Task directions: Filter the entries for the word "Forbrugssted". Copy each line that has it.

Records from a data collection

- - -

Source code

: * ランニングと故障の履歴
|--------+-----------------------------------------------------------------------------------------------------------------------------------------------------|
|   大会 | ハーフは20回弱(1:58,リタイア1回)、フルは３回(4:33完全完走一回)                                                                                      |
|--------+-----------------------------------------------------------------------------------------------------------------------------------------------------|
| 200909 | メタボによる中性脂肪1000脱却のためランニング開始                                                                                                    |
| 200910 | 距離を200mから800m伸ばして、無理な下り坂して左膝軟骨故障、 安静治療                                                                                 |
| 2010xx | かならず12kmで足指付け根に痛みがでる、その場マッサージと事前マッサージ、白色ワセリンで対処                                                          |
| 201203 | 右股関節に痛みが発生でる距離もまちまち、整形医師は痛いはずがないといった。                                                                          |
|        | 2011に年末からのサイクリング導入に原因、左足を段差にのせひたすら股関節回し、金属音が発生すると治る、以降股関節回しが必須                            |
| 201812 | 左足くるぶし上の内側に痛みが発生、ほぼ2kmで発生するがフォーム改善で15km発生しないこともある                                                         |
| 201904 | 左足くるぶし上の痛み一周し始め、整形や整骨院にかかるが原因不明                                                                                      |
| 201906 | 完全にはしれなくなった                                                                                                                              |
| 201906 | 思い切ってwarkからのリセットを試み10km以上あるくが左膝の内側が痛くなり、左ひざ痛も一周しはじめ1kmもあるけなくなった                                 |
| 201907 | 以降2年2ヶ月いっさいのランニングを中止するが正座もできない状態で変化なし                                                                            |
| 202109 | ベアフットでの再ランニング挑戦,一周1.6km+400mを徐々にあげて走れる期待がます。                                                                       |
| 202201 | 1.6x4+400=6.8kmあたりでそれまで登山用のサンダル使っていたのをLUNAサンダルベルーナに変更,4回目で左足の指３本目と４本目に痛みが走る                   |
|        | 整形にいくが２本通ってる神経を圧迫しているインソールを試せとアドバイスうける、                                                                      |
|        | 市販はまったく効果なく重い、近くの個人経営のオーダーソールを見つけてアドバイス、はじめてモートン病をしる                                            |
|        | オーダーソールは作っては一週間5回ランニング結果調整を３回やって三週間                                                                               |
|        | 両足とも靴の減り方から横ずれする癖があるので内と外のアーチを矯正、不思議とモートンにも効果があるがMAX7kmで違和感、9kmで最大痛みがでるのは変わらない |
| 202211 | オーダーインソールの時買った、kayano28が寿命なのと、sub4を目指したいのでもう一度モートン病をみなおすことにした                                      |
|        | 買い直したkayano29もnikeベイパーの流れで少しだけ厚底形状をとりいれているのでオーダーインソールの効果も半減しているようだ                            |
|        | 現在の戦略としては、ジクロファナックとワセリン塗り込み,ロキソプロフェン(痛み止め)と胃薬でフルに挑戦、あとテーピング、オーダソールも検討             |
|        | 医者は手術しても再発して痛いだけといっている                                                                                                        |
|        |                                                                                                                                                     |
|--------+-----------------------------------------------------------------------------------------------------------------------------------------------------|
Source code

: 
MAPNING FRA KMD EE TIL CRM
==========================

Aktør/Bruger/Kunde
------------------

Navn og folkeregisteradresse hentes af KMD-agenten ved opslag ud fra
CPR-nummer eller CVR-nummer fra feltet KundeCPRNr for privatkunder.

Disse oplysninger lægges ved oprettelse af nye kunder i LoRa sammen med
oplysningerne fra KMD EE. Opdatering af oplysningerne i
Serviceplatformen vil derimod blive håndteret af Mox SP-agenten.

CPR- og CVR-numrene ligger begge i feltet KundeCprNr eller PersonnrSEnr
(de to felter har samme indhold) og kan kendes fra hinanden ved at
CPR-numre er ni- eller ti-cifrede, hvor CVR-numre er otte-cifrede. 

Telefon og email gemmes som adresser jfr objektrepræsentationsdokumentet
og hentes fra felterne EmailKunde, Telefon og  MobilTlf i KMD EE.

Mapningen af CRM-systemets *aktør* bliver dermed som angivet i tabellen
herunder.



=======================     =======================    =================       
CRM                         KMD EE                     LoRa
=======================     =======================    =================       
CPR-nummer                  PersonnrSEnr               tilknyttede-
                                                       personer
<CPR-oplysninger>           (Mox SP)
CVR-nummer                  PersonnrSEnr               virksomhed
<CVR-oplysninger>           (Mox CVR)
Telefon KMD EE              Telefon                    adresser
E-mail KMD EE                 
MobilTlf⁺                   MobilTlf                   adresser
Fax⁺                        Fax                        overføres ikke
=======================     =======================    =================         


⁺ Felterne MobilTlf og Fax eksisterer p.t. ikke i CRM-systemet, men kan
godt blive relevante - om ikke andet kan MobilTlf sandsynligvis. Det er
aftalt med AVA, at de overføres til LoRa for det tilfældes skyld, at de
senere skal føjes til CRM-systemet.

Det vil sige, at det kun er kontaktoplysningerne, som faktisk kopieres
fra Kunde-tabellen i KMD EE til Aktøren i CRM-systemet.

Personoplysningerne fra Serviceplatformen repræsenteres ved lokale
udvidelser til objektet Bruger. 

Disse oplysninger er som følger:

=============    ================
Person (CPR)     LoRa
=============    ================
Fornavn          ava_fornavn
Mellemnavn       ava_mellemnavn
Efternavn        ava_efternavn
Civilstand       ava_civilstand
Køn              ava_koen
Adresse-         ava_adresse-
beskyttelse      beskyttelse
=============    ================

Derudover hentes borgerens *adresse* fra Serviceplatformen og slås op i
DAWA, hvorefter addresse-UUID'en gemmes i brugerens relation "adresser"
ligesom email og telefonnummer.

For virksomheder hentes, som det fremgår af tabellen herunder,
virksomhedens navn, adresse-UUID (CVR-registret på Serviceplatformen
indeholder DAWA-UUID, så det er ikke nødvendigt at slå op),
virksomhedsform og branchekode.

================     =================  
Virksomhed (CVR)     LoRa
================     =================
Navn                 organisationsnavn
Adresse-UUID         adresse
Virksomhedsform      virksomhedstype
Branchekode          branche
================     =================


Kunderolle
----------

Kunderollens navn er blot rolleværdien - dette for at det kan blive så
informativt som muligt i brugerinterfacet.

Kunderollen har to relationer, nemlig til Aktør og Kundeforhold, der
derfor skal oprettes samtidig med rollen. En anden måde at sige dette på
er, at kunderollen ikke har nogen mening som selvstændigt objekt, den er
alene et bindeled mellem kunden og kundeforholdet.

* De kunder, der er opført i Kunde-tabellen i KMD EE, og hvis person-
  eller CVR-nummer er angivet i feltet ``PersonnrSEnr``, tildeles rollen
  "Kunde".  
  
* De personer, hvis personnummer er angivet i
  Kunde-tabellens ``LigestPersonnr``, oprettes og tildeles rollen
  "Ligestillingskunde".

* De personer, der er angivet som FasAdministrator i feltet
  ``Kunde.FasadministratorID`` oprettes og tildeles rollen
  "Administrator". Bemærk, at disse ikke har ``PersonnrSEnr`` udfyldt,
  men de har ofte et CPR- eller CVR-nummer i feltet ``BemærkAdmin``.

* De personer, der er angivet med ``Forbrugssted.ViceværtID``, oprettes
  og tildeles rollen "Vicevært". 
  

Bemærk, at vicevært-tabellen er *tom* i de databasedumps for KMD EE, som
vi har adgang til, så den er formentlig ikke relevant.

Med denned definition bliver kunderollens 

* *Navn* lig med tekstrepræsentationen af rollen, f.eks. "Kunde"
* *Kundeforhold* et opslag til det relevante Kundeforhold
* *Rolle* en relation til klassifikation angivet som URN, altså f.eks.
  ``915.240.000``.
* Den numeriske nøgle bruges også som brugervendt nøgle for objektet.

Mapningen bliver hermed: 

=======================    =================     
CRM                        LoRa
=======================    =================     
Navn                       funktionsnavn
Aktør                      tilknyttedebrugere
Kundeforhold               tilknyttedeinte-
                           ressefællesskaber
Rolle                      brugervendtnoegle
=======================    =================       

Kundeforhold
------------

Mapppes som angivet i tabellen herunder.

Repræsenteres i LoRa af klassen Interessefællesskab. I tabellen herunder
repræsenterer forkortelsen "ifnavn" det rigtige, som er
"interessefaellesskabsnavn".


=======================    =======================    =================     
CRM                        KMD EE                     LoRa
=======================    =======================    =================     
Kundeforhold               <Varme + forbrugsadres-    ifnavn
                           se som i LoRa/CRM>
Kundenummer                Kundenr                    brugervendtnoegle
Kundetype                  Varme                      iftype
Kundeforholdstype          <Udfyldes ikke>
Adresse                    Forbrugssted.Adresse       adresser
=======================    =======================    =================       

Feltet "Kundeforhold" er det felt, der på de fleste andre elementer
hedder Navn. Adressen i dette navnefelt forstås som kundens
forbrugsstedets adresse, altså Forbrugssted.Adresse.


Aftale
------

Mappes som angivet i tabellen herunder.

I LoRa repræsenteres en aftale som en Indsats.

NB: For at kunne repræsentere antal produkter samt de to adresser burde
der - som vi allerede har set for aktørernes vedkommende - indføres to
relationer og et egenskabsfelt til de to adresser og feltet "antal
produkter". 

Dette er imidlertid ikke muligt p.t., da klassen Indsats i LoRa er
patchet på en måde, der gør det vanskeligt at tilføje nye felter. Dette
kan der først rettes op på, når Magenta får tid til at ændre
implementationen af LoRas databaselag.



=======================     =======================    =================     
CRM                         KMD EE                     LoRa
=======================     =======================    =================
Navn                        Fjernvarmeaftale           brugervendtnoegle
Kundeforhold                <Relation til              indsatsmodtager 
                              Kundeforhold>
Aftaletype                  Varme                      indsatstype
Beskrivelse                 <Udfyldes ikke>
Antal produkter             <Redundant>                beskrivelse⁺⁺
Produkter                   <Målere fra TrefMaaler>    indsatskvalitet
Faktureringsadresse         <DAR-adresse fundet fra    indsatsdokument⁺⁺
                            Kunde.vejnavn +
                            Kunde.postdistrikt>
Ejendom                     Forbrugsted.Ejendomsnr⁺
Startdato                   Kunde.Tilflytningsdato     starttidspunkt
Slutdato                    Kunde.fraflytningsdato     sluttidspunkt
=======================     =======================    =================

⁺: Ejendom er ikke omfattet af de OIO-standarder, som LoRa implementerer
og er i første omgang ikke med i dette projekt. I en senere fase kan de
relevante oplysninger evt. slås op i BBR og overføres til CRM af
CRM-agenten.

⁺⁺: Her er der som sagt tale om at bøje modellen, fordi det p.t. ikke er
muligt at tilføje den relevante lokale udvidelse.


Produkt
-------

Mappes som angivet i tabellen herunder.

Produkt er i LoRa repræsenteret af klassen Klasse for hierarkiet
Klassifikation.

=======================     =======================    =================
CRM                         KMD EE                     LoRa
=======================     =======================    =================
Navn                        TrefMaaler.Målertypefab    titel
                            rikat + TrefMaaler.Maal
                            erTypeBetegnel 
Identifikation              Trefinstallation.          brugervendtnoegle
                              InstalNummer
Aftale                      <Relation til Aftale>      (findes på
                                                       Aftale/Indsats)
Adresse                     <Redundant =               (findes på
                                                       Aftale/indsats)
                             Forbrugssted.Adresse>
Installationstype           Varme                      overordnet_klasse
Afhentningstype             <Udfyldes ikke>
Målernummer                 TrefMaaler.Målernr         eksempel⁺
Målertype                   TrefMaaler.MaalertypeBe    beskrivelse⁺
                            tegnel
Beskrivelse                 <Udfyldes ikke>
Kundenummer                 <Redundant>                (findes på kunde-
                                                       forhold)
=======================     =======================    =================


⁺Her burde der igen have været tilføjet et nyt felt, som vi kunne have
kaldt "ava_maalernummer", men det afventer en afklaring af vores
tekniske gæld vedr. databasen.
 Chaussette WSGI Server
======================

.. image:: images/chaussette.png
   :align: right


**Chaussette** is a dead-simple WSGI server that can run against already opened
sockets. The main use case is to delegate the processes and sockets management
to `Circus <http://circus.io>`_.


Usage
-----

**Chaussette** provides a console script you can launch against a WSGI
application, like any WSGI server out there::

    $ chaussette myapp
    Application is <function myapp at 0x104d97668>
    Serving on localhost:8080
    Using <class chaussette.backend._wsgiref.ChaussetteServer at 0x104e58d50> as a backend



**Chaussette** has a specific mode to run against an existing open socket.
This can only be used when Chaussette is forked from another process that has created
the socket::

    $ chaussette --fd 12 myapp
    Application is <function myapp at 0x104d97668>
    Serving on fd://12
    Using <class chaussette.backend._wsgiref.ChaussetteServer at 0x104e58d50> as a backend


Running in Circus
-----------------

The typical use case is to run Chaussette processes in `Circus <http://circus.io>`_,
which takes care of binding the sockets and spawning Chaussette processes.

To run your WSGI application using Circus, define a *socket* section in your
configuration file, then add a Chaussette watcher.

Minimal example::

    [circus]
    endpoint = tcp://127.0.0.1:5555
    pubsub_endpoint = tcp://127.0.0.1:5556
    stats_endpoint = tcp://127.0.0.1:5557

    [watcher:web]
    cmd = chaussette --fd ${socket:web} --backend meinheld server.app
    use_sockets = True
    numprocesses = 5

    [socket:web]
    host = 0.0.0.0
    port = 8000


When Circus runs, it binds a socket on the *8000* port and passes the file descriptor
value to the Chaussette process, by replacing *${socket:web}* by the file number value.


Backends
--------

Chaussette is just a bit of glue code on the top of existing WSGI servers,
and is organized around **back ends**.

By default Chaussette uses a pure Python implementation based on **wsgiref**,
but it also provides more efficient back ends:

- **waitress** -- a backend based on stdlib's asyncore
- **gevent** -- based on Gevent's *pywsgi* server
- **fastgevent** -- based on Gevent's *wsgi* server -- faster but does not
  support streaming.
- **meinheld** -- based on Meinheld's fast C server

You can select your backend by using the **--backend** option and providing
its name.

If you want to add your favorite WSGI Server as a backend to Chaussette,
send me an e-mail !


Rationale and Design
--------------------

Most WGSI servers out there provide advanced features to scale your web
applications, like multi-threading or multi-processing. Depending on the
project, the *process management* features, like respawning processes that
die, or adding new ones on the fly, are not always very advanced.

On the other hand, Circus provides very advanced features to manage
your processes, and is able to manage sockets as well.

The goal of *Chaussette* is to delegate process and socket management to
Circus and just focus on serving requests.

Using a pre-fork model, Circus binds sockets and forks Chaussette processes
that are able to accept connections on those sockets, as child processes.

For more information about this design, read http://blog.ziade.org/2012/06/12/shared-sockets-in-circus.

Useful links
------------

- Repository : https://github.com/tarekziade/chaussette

- - -

Result of this task:
* De personer, der er angivet med ``Forbrugssted.ViceværtID``, oprettes
Adresse                    Forbrugssted.Adresse       adresser
forbrugsstedets adresse, altså Forbrugssted.Adresse.
                             Forbrugssted.Adresse>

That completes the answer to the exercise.